## Activity 1:
List the topics that the primer video described in the article on the Bennett Jones anti-spam site covers.
## Activity 2:
According to the article on the Bennett Jones anti-spam site, on what date will the legislation take effect?

## Excerpt to read:
━━━━━━━━━━━━━━━━━━━━

Bennett Jones unveils Canadian Anti-Spam information site
TORONTO--In response to the long-awaited regulations pertaining to the Canadian government's anti-spam legislation, Bill C-28, Bennett Jones LLP has created a one-of-a-kind informational site designed to help businesses and individuals plan a comprehensive compliance strategy.
According to the Government of Canada website the intent of the new law is to deter the most damaging and deceptive forms of spam from occurring in Canada. Covering far more than unsolicited emails, the legislation, which will come into effect on July 1, 2014, also goes after all forms of spyware, malware and phishing.
The Bennett Jones Anti-Spam Learning Centre opens with a "what you need to know" infographic primer video that covers everything from simple definitions, to what is covered under the Act, to some tips that may help ensure compliance.
This user-friendly site informs the viewer of the need to act while taking away the mystery surrounding this piece of legislation. The Anti-spam Basics section gives the user background information to orient them before they move to the more in-depth sections covering what a business needs to do to prepare.
"This was the obvious response to the question of how best to help our clients conform to this new law," says Martin Kratz, a Partner and Head of the Bennett Jones Intellectual Property practice group. "With maximum penalties in the millions it is not something to be taken lightly," he adds.

━━━━━━━━━━━━━━━━━━━━

## Available data:
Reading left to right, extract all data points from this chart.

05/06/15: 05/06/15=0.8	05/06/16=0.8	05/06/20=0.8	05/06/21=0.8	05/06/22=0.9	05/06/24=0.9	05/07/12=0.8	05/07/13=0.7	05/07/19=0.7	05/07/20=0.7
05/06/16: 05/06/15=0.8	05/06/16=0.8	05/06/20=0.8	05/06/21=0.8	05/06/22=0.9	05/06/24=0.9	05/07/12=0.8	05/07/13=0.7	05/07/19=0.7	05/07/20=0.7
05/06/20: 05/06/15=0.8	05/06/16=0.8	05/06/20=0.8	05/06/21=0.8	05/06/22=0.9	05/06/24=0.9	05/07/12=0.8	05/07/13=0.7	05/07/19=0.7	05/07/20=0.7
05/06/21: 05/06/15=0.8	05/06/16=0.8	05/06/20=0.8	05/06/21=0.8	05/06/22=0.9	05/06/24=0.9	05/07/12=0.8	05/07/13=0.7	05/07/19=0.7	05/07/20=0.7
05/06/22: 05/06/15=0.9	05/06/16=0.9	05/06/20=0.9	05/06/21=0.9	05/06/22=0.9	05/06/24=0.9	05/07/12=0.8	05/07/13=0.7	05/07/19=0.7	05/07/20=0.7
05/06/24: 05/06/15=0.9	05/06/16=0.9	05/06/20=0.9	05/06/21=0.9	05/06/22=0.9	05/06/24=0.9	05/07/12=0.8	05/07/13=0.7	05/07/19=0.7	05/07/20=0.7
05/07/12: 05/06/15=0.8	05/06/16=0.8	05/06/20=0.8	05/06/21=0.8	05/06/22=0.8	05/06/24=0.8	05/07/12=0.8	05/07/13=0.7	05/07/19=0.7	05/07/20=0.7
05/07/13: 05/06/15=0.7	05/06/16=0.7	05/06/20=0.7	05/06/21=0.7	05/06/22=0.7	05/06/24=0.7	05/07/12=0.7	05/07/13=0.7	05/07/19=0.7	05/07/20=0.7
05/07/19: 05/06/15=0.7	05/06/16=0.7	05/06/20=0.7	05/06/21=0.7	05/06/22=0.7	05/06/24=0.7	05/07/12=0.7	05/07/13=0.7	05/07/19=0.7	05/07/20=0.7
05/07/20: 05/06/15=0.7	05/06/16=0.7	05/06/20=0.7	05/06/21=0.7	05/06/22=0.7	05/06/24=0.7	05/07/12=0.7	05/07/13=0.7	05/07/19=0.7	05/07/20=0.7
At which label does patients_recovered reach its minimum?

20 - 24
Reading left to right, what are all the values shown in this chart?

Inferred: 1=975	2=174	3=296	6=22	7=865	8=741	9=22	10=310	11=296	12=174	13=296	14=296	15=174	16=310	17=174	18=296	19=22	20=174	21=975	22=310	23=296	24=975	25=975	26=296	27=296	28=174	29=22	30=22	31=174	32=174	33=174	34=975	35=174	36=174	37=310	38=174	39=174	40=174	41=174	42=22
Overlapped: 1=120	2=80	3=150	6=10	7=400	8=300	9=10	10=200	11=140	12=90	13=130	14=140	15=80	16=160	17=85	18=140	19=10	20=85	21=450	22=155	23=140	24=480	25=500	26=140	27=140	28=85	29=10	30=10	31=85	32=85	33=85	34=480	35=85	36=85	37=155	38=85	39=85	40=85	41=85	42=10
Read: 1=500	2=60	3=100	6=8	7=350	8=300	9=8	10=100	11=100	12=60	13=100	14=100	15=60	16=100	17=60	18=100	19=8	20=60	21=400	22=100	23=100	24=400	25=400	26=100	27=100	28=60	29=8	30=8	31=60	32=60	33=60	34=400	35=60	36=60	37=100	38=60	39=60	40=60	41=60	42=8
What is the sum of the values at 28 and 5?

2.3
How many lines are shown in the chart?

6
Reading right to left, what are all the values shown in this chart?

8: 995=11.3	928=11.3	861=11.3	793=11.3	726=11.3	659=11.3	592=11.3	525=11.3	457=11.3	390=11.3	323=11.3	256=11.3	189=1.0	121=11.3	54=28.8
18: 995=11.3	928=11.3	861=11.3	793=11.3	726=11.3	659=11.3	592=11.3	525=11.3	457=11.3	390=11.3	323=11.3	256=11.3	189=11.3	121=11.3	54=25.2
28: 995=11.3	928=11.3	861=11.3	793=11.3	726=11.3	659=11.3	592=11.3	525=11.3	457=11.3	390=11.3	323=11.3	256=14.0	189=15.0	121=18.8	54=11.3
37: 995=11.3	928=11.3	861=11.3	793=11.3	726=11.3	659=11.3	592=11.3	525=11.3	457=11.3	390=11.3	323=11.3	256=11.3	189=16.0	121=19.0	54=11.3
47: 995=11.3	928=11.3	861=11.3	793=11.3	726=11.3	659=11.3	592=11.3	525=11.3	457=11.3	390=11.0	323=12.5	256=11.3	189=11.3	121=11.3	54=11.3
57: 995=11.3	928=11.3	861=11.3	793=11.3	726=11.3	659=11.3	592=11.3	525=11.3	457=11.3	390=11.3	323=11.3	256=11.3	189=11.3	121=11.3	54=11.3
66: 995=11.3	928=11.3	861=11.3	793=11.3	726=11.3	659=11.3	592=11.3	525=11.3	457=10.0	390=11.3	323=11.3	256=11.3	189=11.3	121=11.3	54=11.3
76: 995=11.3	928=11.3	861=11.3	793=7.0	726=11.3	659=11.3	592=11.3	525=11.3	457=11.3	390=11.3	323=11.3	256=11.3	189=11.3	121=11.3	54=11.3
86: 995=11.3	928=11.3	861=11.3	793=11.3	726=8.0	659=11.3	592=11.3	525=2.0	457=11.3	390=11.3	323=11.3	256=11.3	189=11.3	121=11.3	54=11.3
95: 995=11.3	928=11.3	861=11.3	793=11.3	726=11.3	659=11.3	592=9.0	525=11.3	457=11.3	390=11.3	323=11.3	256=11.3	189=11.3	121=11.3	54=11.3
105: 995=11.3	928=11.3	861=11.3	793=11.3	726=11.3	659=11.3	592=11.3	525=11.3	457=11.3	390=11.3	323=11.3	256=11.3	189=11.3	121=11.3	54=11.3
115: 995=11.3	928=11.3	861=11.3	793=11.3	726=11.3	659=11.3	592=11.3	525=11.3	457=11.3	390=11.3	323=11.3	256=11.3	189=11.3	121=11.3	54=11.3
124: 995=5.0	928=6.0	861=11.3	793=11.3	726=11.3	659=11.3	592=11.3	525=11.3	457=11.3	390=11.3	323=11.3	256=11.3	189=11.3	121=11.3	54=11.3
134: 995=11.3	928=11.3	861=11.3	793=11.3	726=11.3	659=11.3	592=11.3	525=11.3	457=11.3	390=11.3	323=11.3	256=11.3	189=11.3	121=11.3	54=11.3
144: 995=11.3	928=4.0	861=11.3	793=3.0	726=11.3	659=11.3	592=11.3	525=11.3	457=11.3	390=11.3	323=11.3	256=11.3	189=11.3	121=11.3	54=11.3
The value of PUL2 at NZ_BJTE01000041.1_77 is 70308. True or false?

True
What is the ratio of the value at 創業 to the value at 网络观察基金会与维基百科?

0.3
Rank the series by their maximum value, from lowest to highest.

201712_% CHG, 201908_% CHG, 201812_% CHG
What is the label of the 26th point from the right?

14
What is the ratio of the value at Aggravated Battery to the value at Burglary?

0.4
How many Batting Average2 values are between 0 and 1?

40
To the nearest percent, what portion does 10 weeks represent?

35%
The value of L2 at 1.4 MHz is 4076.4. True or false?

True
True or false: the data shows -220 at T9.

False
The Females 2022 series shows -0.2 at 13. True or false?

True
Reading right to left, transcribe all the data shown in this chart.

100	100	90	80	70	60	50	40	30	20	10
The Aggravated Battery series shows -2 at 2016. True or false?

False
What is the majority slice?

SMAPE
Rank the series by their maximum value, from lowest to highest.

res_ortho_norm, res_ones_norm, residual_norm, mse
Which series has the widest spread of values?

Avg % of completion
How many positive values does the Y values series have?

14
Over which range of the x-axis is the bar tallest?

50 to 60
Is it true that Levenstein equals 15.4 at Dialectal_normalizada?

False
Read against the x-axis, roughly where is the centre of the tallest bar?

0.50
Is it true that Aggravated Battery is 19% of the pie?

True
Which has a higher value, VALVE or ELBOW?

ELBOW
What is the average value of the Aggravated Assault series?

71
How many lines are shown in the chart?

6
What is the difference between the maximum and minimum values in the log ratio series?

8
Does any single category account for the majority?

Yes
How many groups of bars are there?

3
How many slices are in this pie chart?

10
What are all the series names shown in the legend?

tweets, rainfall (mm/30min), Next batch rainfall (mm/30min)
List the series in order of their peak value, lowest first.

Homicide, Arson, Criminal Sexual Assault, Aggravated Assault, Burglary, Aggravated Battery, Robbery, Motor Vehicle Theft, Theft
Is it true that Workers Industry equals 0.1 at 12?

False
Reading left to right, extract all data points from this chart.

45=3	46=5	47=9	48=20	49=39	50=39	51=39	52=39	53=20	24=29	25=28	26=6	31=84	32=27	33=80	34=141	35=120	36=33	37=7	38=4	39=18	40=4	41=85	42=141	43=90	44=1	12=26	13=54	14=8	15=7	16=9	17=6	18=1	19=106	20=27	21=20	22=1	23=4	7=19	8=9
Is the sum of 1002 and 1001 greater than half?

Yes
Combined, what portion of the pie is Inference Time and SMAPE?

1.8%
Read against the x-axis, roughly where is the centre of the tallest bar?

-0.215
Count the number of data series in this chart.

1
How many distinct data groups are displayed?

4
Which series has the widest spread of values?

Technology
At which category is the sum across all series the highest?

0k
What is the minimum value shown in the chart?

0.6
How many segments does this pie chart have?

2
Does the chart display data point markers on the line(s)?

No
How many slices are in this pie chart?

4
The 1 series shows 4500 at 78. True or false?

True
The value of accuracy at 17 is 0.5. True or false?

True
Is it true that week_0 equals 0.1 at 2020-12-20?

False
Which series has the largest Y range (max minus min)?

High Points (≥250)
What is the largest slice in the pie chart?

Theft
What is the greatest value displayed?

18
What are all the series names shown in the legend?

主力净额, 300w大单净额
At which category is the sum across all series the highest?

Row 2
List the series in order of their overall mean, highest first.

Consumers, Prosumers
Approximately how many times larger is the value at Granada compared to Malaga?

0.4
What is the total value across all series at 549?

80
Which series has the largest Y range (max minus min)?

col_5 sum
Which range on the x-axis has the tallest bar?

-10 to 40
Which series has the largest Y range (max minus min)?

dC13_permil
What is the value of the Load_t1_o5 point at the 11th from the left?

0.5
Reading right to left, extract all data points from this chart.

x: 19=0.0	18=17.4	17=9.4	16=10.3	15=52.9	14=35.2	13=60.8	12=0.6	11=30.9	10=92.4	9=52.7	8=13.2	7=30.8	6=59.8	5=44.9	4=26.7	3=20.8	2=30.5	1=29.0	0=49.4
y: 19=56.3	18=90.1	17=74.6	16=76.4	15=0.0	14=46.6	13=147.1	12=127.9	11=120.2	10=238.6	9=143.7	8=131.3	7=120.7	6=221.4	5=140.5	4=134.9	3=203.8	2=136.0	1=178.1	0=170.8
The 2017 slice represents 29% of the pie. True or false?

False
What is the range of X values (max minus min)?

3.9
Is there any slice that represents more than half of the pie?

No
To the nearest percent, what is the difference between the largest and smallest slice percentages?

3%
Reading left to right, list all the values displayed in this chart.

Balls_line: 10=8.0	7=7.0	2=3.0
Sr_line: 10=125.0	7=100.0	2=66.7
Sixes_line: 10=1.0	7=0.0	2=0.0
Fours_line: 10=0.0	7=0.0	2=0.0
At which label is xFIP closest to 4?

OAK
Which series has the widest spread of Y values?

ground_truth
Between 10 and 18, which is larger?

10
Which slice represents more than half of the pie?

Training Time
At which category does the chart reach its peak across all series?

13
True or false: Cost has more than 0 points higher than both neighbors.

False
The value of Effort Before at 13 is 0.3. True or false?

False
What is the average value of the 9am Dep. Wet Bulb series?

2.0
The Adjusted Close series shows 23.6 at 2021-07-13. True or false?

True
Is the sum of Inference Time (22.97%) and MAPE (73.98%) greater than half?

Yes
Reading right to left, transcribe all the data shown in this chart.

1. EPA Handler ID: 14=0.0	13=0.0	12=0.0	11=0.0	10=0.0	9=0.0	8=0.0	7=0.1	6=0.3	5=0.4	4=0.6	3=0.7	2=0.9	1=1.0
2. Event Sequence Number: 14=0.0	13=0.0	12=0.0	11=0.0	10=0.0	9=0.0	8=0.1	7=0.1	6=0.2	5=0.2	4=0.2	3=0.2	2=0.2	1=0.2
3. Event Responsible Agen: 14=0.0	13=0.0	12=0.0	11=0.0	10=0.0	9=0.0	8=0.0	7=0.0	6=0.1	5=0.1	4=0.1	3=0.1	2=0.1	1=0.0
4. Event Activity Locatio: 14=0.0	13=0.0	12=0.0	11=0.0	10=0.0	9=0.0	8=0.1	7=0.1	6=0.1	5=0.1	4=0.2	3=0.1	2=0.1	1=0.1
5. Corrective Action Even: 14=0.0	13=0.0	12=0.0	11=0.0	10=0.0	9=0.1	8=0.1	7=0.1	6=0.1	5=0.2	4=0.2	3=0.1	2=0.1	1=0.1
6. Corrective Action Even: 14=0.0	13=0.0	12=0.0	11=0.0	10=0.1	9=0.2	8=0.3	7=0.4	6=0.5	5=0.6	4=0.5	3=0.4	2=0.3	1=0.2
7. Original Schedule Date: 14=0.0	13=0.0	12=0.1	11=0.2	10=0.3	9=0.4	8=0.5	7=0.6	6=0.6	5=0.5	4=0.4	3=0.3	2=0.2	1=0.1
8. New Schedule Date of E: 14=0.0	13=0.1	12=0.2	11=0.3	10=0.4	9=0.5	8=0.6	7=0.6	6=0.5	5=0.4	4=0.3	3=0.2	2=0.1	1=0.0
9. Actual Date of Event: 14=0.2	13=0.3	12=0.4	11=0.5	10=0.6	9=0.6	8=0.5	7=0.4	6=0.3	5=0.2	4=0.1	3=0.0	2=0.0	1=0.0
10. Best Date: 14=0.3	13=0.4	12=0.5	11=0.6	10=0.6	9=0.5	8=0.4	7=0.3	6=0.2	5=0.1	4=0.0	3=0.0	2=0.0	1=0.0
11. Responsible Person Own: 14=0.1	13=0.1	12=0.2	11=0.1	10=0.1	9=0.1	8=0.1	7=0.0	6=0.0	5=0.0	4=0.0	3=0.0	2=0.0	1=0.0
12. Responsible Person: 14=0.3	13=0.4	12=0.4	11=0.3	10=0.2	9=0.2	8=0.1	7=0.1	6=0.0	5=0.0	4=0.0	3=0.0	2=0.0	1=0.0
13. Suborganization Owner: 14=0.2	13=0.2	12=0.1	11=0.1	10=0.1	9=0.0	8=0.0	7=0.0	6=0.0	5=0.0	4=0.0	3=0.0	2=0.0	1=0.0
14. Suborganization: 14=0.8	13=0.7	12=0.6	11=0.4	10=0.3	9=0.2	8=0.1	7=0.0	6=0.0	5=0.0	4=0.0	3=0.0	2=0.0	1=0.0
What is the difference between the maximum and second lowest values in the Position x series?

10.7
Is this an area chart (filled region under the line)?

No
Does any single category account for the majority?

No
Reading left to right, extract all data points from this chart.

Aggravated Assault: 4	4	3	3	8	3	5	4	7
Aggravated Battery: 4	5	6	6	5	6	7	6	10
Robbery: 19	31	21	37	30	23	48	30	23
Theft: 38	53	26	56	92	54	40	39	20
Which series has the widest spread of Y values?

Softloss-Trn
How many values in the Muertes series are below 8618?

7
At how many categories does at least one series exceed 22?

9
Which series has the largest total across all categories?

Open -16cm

━━━━━━━━━━━━━━━━━━━━

## Reply 1:
- Simple definitions
- What is covered under the Act
- Some tips that may help ensure compliance

## Reply 2:
July 1, 2014.